__ABOUT THIS EXERCISE__. Give the lines from the start of the source data through the line containing "Garden of Hope", inclusive, as a numbered list with blank lines left out.

====== DATA FOR ANALYSIS ======

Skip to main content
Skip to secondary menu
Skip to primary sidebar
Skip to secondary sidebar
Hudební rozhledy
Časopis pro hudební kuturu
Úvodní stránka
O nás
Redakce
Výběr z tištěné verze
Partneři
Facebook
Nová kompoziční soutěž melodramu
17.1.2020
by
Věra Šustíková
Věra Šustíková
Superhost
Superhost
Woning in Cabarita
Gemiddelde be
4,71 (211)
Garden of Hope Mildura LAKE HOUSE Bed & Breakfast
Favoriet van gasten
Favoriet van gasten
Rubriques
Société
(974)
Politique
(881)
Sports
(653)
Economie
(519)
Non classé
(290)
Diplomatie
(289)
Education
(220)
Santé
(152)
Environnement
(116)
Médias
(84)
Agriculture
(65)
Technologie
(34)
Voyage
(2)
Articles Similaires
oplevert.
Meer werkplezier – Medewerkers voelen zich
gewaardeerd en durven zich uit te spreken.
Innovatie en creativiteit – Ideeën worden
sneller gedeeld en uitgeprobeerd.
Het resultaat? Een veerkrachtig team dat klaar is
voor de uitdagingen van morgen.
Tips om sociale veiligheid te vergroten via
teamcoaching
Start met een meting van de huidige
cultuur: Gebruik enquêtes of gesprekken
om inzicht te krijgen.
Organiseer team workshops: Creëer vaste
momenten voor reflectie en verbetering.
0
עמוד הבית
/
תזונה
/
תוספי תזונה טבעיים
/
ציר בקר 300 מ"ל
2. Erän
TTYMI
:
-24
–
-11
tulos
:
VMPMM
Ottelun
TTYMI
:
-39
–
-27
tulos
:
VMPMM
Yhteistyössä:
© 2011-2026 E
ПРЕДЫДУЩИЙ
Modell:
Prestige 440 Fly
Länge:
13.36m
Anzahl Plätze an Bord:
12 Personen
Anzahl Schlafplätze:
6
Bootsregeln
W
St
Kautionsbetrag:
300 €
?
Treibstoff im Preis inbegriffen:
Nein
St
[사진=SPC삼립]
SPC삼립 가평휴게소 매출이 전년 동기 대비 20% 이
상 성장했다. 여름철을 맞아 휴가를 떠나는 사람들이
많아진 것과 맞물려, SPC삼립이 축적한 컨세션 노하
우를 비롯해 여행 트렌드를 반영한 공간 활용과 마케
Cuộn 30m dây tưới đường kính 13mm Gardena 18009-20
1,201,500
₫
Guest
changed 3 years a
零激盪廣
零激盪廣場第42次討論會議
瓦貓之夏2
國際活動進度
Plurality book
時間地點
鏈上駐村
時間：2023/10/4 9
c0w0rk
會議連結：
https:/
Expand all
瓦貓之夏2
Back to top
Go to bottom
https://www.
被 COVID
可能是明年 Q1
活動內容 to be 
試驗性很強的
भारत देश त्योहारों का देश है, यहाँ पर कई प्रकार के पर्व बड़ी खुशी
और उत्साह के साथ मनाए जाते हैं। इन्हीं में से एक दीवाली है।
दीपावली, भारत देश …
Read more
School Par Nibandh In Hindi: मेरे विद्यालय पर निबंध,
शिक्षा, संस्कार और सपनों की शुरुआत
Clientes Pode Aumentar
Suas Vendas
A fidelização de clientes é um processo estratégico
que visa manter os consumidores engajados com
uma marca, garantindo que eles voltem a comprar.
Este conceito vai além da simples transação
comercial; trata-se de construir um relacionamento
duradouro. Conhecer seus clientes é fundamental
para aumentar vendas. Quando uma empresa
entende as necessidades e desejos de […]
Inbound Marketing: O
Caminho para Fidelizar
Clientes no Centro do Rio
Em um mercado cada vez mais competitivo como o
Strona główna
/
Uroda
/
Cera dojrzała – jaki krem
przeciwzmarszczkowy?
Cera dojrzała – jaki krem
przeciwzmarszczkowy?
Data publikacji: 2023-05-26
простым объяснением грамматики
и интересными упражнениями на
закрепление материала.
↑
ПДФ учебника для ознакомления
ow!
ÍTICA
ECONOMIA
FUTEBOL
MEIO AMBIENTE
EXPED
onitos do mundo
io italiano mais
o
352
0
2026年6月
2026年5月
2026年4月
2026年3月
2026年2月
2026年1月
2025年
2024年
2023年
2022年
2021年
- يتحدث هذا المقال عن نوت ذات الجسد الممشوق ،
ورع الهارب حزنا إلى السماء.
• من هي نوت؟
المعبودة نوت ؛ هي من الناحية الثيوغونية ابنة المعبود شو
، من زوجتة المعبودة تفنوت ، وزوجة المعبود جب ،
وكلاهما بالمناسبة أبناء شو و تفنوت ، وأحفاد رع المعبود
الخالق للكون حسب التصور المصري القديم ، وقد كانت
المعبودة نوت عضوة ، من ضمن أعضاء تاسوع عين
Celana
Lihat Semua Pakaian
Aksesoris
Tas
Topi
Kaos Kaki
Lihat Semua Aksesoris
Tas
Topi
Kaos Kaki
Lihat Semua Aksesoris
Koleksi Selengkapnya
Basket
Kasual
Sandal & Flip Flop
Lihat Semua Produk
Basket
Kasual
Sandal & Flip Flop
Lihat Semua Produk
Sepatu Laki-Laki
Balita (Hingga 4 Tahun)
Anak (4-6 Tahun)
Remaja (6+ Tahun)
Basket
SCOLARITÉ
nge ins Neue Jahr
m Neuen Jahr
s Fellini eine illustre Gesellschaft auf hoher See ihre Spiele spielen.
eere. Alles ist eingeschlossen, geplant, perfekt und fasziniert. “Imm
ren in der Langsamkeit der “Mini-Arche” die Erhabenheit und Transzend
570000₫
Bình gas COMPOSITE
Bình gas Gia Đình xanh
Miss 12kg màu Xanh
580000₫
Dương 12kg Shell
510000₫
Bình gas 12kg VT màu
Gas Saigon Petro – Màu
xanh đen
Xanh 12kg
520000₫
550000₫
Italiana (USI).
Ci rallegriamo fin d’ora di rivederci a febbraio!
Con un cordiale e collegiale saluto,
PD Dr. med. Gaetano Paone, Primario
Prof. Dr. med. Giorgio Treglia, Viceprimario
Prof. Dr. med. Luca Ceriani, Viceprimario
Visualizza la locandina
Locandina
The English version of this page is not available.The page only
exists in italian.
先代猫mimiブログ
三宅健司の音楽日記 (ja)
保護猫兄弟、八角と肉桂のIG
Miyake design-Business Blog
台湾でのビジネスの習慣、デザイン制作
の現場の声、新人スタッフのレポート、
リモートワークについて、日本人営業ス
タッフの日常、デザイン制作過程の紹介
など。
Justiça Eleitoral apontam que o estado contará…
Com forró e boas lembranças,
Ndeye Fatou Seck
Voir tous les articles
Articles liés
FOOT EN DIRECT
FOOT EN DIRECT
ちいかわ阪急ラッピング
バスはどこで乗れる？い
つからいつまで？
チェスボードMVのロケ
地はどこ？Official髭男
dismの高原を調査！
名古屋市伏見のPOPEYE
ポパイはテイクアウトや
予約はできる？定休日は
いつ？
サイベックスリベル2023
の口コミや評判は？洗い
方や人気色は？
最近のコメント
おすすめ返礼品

======

__FINISHED EXERCISE__.
1. Skip to main content
2. Skip to secondary menu
3. Skip to primary sidebar
4. Skip to secondary sidebar
5. Hudební rozhledy
6. Časopis pro hudební kuturu
7. Úvodní stránka
8. O nás
9. Redakce
10. Výběr z tištěné verze
11. Partneři
12. Facebook
13. Nová kompoziční soutěž melodramu
14. 17.1.2020
15. by
16. Věra Šustíková
17. Věra Šustíková
18. Superhost
19. Superhost
20. Woning in Cabarita
21. Gemiddelde be
22. 4,71 (211)
23. Garden of Hope Mildura LAKE HOUSE Bed & Breakfast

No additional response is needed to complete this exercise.